By Gabriela Baczynska
(Reuters) - Germany said on Tuesday it wants European Union nations to overcome a deadlock on how to handle refugees and migrants this year, weighing in on a bruising dispute that has divided the 27-member bloc for years.
With Berlin holding the EU's rotating presidency until the end of the year, Interior Minister Horst Seehofer said he wanted to get "at least a political agreement on the most important issues" to reform the bloc's asylum system that collapsed in 2015 during a major increase in migrant arrivals to Europe.
"It's always (just) a small number of member states willing to admit migrants and this in unworthy of the EU," he said.
"If they are entitled to international protection, we should expect solidarity from all EU member states to admit these people. You cannot solve this question by leaving it to Italy, Spain, Malta or Greece."
That goes to the heart of the dispute in the EU, where ex-communist, eastern countries including Poland and Hungary have dug in their heels, refusing to host any of the people fleeing wars and poverty in the Middle East and Africa.

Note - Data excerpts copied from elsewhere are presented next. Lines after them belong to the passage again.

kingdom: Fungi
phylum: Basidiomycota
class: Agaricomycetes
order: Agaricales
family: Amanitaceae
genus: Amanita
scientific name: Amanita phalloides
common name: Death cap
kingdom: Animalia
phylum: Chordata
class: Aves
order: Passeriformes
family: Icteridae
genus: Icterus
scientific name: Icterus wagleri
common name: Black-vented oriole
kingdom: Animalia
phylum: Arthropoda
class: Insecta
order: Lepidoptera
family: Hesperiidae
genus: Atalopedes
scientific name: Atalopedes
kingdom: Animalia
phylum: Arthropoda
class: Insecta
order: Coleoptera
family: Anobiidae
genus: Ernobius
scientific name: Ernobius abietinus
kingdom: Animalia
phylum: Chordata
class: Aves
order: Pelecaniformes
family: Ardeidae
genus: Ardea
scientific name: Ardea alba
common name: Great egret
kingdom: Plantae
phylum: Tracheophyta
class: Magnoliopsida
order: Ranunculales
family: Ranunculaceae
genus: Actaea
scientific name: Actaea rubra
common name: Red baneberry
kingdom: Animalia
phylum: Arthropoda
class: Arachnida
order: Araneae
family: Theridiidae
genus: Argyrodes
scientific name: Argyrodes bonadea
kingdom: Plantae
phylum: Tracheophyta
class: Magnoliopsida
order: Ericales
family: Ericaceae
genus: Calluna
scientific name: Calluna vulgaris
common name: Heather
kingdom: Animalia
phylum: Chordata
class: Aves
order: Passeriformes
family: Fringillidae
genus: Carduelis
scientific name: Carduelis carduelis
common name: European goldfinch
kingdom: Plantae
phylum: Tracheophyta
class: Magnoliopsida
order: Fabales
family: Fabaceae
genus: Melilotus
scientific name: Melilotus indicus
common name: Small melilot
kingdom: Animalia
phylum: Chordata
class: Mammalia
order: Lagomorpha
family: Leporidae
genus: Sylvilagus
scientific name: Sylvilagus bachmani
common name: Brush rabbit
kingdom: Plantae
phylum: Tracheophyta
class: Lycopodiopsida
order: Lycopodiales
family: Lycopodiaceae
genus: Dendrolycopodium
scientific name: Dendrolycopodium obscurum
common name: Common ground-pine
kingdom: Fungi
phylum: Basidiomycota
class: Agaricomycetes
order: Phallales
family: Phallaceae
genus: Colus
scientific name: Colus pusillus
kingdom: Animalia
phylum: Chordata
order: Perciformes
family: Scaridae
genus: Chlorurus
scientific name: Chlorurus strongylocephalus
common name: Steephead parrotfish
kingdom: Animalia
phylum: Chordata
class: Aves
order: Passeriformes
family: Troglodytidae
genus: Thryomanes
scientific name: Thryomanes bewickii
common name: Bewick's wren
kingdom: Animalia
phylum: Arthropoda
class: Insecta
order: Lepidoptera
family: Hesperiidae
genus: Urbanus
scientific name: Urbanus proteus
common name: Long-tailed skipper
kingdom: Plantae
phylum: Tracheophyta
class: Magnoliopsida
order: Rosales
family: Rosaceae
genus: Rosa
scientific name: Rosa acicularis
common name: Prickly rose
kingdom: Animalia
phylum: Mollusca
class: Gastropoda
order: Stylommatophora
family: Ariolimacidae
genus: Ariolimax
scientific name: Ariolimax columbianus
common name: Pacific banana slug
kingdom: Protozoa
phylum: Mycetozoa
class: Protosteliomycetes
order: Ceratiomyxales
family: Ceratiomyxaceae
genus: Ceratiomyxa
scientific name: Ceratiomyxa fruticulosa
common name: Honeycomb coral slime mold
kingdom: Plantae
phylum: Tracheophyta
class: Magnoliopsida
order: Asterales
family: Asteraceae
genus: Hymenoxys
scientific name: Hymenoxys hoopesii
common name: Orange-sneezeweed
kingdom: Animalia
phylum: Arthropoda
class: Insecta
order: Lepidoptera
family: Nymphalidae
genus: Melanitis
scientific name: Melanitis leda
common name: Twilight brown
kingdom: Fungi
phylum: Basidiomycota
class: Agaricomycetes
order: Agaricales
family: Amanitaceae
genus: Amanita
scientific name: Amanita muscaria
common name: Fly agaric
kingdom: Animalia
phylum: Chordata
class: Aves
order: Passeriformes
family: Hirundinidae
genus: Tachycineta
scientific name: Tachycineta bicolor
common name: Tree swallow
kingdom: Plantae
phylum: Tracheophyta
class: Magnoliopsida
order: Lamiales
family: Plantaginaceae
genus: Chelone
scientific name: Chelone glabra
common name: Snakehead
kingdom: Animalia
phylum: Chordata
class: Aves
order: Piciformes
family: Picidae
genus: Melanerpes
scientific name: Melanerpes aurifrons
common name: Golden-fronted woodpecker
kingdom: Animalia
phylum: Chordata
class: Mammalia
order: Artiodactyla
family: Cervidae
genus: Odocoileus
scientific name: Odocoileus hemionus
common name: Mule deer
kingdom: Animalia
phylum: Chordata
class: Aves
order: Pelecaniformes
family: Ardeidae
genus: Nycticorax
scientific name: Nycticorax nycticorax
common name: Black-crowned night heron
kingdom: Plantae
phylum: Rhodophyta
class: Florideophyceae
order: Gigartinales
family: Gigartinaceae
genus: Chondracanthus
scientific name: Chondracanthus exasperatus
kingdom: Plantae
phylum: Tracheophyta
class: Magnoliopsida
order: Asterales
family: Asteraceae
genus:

The EU has turned to tightening its borders and asylum laws, slashing the number of arrivals from more than one million in 2015 to 123,000 last year, according to U.N. data.
Seehofer said he hoped the reluctant countries would now reconsider, though a Polish diplomat stressed any legal obligation to host the new arrivals was a no-go for Warsaw.
Brussels is due to propose an overhaul of the EU's troubled asylum rules after the 27 national leaders agree on a mass economic stimulus to recover from the coronavirus pandemic - another thorny theme requiring unanimity of all EU countries.
"Human mobility and cross-border trade... will be essential to recover from the COVID-19 engendered crisis," the U.N. migration agency said in a statement on Tuesday, calling on the EU to ensure safe and legal migration, including for job openings.